◆ **Page extract**:
*** Begin section ***

1. Talk to the Energy Experts
Many power companies offer free home energy audits to customers, during which they offer recommendations about how to make your home more energy efficient. Some also offer rebates when you install energy-saving equipment – so find out how you can participate.

 

2. Set It and Forget It

Constantly changing the temperature in your home causes your system to work harder. In the winter, set your thermostat at 68 degrees in daytime, and 55 degrees at night. In the summer, keep it at 78 degrees.

3. Use Water Wisely

Install inexpensive low-flow showerheads to help conserve water. Most use only between 0.5 and 2 gallons per minute—a significant reduction for most households.
Water heating costs make up about 20 percent of your home's total energy bill. Set your water heater to 120 degrees and wrap it with an insulated blanket so it doesn’t require as much energy to heat up.  
Ninety percent of the energy used in washing clothes goes toward heading the water. Washing in warm or cold water is far more energy efficient than using hot water. 

4. Lighten Up

Use energy-efficient compact fluorescent light bulbs (CFLs). Although they cost a little more up front, they save serious dough in the long run. CFLs provide the same amount of light but only use one-fourth the energy of an ordinary incandescent bulb. Plus, they last 8 to 12 times longer.

*** End section ***

◆ **Task prompt**: Extract the passage from "1. Talk to the" down to "you can participate." in the home energy tips above, copying it word for word.

◆ **Given information**:
*** Begin section ***

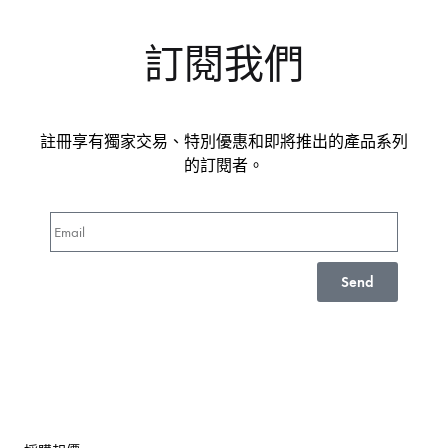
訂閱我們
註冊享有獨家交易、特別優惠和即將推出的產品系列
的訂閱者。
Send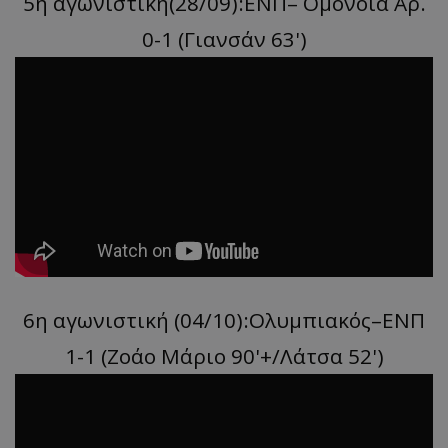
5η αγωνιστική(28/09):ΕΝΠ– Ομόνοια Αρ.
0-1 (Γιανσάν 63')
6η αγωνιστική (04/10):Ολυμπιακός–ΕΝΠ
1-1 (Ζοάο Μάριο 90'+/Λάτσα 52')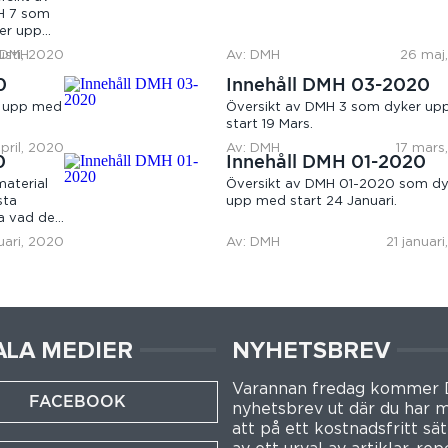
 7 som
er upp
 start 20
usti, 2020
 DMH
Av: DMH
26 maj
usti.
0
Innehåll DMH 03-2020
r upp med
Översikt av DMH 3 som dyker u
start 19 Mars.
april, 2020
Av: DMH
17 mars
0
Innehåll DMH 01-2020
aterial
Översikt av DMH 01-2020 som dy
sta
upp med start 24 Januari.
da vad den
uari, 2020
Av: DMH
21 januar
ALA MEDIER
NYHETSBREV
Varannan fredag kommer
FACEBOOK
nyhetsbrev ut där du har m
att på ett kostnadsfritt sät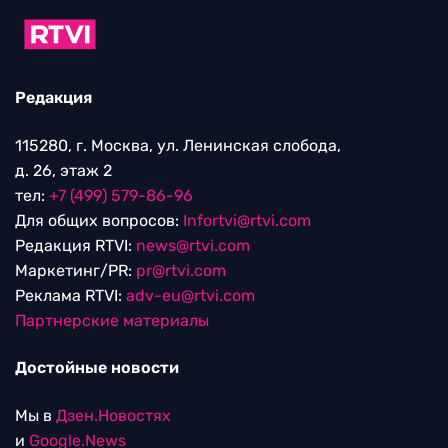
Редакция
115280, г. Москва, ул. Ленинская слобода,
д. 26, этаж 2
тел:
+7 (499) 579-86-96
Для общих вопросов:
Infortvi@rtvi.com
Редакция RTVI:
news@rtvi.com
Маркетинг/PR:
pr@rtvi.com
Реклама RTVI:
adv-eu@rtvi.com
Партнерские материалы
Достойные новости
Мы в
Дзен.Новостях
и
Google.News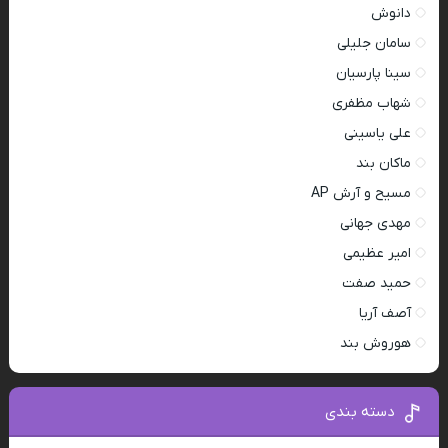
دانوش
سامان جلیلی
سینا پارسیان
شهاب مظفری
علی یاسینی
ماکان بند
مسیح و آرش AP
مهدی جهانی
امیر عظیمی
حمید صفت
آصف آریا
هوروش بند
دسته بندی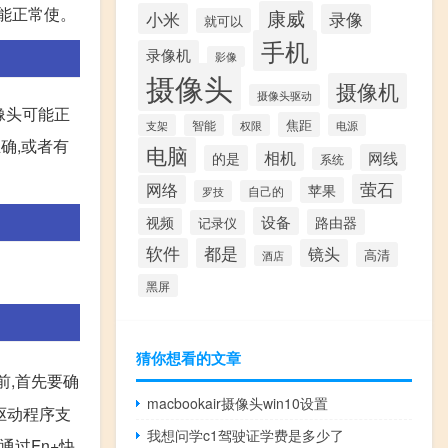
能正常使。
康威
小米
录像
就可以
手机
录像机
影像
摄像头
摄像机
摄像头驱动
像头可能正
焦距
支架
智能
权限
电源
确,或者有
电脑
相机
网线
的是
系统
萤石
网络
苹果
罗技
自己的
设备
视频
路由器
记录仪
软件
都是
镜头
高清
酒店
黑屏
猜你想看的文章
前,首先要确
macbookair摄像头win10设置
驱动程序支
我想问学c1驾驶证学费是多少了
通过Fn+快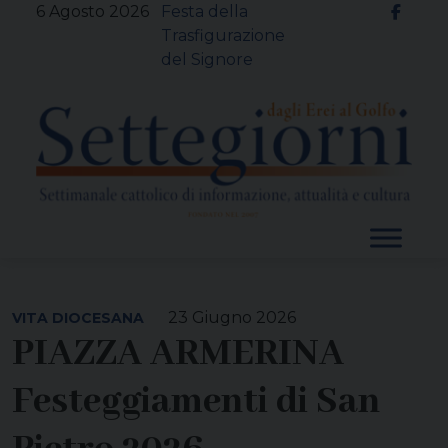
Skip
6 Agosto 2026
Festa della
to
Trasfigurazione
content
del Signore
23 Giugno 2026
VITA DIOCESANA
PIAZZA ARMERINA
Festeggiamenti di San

*** End section ***
*** Begin section ***

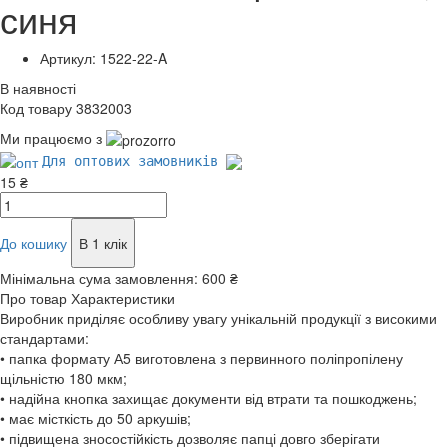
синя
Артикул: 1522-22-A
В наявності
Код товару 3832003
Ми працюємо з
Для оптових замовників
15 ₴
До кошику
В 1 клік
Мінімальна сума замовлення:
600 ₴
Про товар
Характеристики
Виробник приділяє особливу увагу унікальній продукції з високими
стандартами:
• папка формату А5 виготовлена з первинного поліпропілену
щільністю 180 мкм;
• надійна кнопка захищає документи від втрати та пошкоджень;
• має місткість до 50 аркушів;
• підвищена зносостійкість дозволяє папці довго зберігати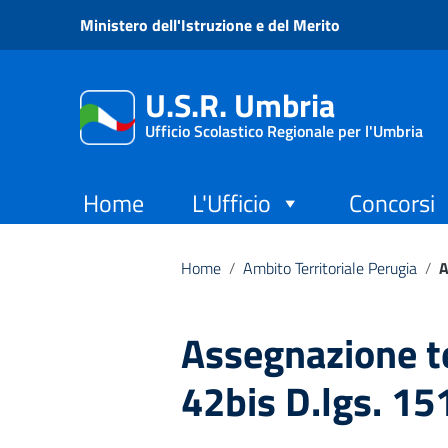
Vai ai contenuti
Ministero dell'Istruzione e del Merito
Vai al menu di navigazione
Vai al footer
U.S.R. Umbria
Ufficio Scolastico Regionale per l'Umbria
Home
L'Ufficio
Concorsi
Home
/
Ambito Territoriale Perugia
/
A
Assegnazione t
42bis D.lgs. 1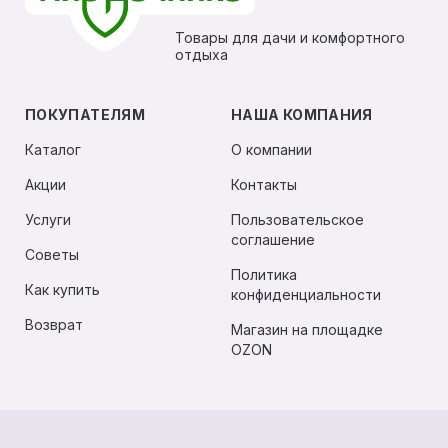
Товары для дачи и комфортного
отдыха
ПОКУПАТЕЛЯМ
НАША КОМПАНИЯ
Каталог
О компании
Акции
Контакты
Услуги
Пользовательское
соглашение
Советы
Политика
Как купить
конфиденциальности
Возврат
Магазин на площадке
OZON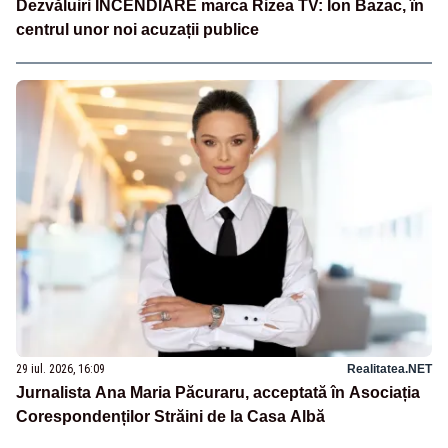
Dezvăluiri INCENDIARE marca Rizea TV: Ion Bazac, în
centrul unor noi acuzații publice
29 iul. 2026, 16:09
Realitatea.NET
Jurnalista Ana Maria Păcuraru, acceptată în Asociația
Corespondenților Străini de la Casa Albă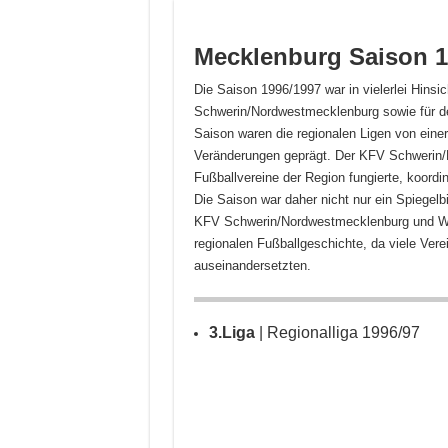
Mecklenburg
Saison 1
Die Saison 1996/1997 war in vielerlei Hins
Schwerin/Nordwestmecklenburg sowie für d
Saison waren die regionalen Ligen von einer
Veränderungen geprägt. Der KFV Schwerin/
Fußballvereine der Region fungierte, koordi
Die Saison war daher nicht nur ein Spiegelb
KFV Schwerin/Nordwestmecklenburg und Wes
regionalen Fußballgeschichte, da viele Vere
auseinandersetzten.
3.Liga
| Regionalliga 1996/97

*** End section ***
*** Begin section ***

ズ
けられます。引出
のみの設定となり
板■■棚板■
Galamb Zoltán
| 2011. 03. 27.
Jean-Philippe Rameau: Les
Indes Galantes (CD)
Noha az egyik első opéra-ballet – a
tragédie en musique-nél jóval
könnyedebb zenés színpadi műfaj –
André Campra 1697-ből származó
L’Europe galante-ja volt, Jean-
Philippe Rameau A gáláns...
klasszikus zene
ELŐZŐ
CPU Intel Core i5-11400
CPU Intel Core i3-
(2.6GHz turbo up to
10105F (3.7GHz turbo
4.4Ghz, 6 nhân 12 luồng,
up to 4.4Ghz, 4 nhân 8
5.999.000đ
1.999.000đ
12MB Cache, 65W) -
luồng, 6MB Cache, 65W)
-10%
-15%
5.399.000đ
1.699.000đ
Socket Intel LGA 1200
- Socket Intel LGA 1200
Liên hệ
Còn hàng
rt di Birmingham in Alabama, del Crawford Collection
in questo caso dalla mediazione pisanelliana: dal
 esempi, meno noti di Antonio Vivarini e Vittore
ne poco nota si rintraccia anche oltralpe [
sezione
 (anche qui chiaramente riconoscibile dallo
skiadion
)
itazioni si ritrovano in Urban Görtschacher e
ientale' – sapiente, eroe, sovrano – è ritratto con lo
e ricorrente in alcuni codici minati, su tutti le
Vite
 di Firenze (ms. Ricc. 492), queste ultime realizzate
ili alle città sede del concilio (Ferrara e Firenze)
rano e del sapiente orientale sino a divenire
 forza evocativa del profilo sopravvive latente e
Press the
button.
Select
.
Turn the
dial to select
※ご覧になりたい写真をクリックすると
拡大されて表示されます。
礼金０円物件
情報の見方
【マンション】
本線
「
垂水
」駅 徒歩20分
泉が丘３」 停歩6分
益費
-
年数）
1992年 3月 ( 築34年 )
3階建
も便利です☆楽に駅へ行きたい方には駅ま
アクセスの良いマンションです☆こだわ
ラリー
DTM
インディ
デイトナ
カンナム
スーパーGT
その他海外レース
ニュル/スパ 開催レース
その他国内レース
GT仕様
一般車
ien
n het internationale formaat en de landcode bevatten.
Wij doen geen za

*** End section ***

◆ **Response**:
1. Talk to the Energy Experts
Many power companies offer free home energy audits to customers, during which they offer recommendations about how to make your home more energy efficient. Some also offer rebates when you install energy-saving equipment – so find out how you can participate.